Gewurztraminer Trophy winner: La Cave des Vignerons de Pfaffenheim

Wine news

Thu 27 May 2021

By Stuart Peskett

Photo credit: Serge Chapuis


Gewurztraminer is a grape variety unlike any other. With its arresting aromas of lychees, roses and grapefruit, it is one of the easiest to identify by smell alone, and its heartland is Alsace in eastern France.

Other countries grow Gewurztraminer, but so far none have been able to capture the same intensity as you find in Alsace, where it is is one of four “noble varieties”, including Riesling, Pinot Gris and Muscat.

If you’ve never tried Gewurztraminer before, the dialled-up aromatics provide quite a shock at first. But the best bottles offer more than that – they are serious wines that mature quite beautifully over a decade or more.

One of the finest practitioners of this delightful grape variety is La Cave des Vignerons de Pfaffenheim, a collection of nearly 200 growers and small estates who between them produce 2.5 million bottles each year.

La Cave won plenty of IWSC medals in 2020, but its Cuvée Ancestrum Gewurztraminer 2018 scored an impressive 95/100pts and is also recipient of an IWSC Trophy. The elements that impressed the judges the most was the ripeness and richness, including notes of “candied passion fruit and dried grape” and impressive evolution in the glass.

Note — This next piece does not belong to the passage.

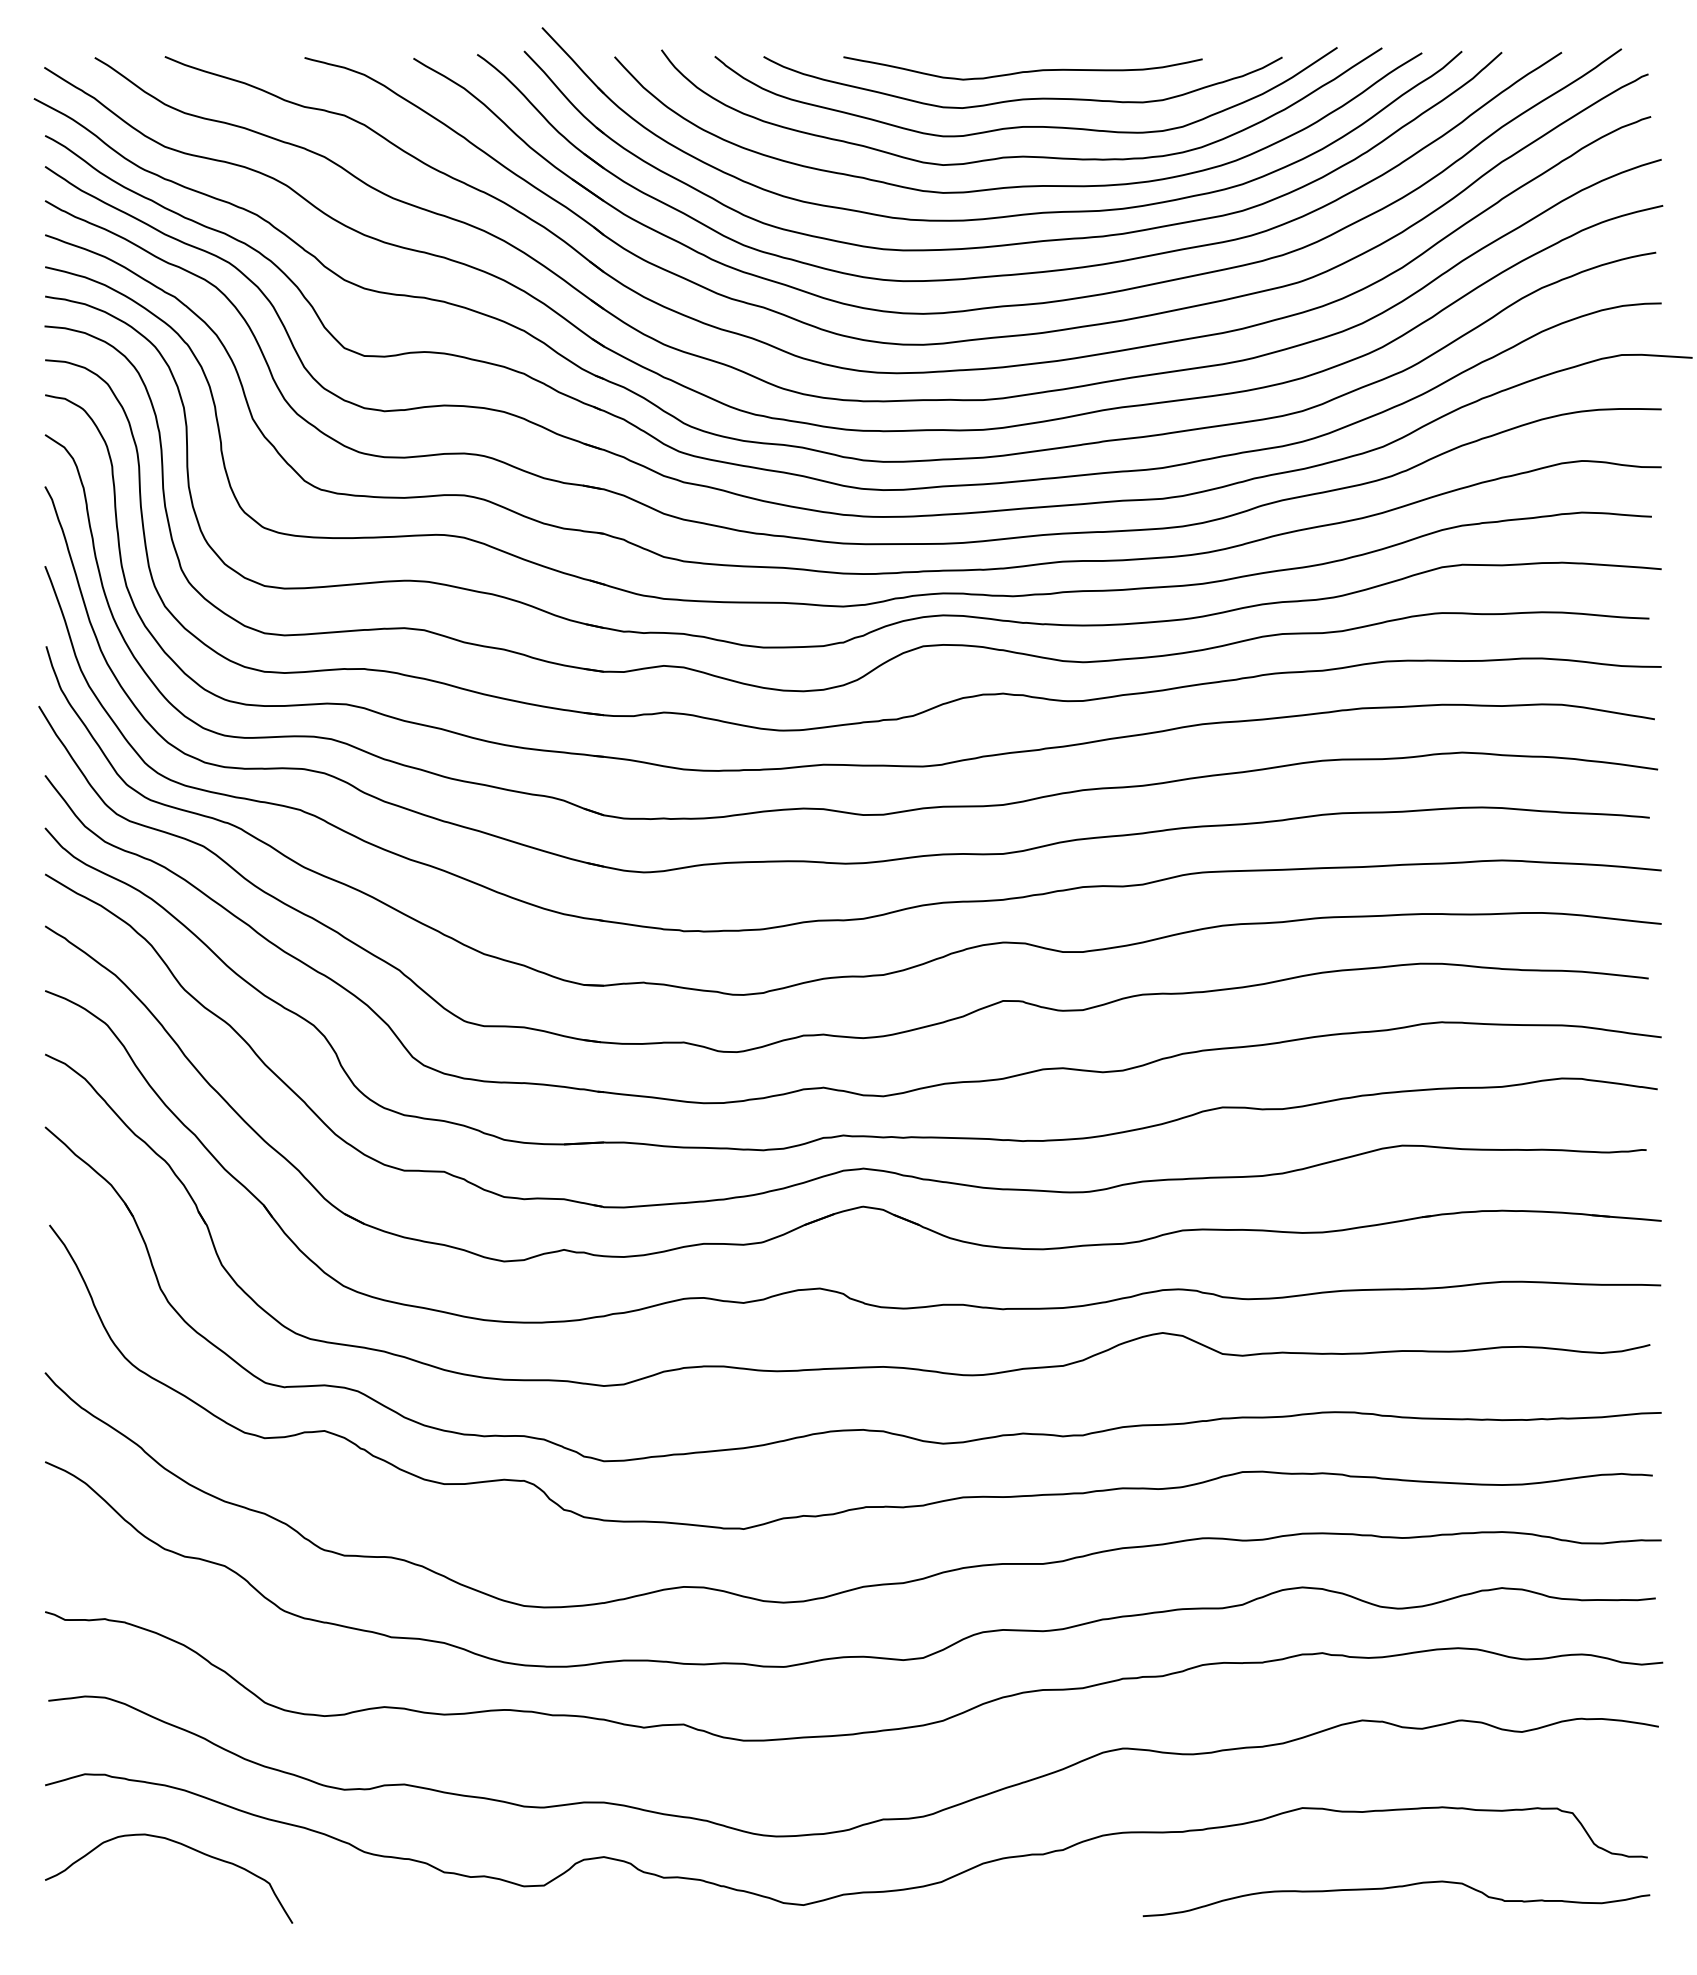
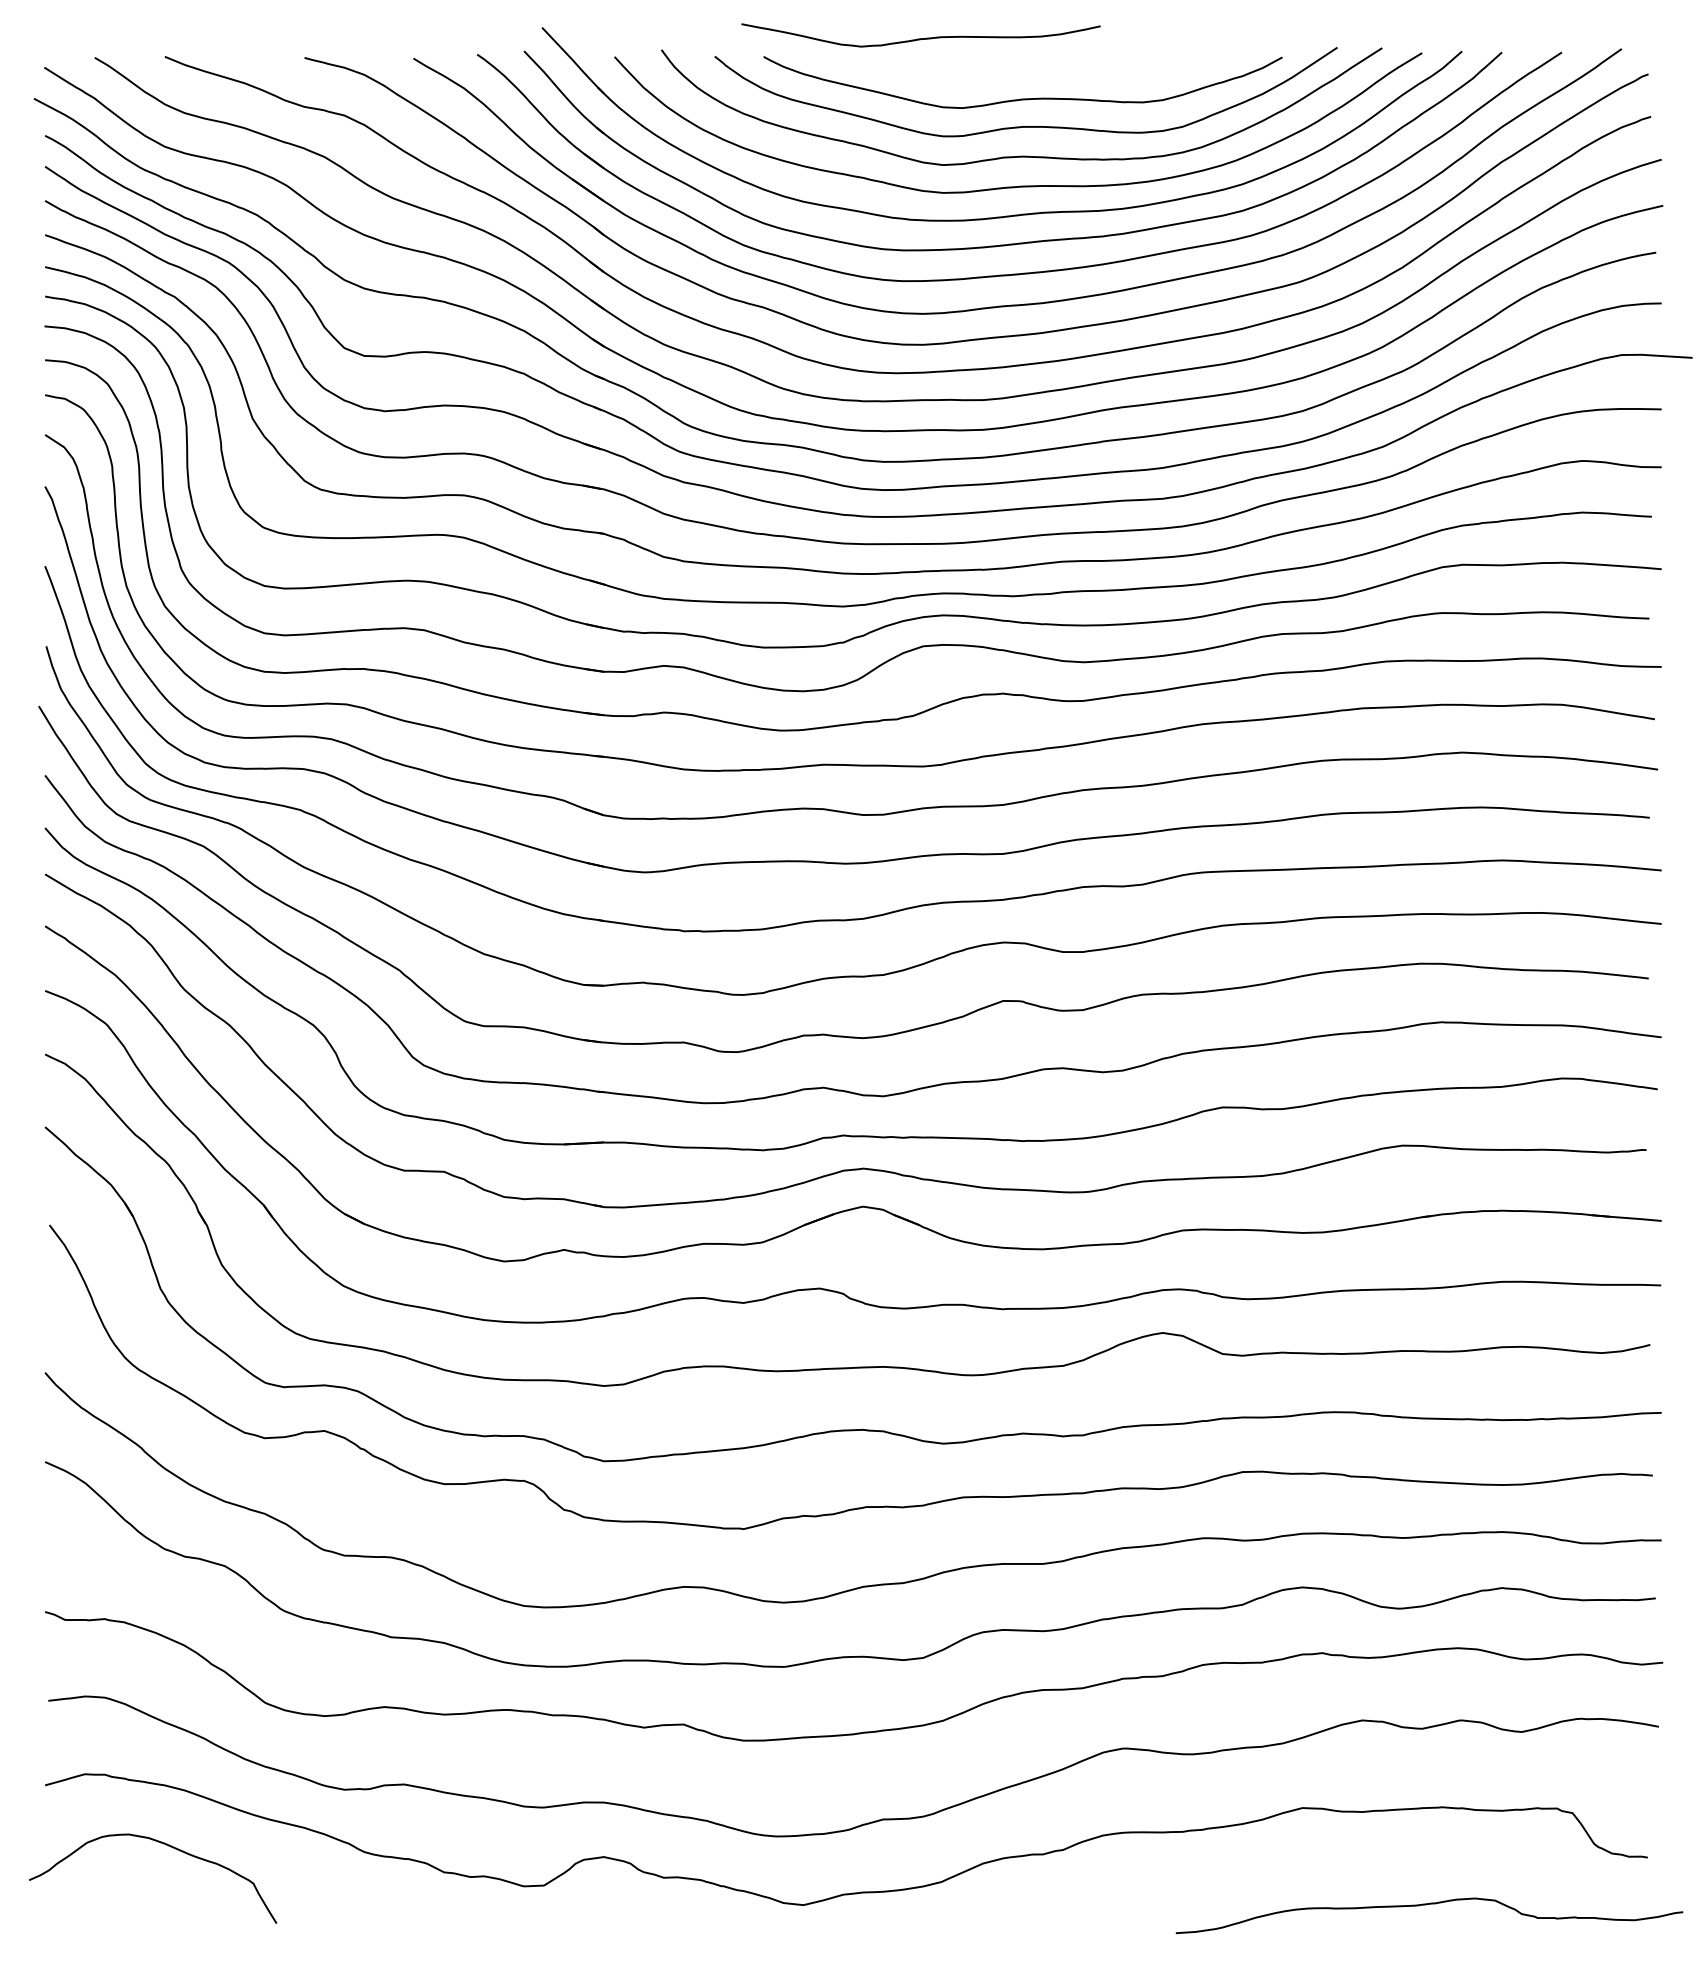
curve at (1022, 71) position: (1022, 71) -> (920, 38)
curve at (184, 1846) position: (184, 1846) -> (168, 1846)
curve at (1393, 1888) position: (1393, 1888) -> (1426, 1905)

Here’s Jerome Poisson, Vine and Vineyard Director at La Cave des Vignerons de Pfaffenheim, to explain their approach to wine:

How did you get into wine?

Like many French people, I am a food and wine lover. I am also fond of nature, and I studied life sciences. I got into wine from plant biology and grape-growing as an agronomist. Then I studied winemaking, keeping my feet in the vineyard.

What is your winemaking philosophy?

I have a strong scientific and technical background, but ultimately, wine is to be tasted, so the chemical analysis is not the most important thing if the wine is good. It’s hard work in the vineyard, but less work in the winery.

What is the best piece of advice you have been given and how did you use that in your winemaking?

You will never make a wine better than the grape it came from. We try to select the best vineyard blocks, keep them apart and respect the fruit as much as possible.

La Cave des Vignerons de Pfaffenheim vineyard

Who or what has been your most important influence and why?

Jacques Begarie, my boss at Casa Lapostolle in Chile, for his passion for wine, his pursuit of detail, and his “vineyard farmer” point of view.

How can people best enjoy your wine?

Always in good company. At La Cave des Vignerons de Pfaffenheim, we have a large portfolio that can provide a wine for every occasion – from a fruit-forward, easy wine to share during an appetizer to a very precise Grand Cru that shows all the complexity of our terroirs to pair with a refined dish.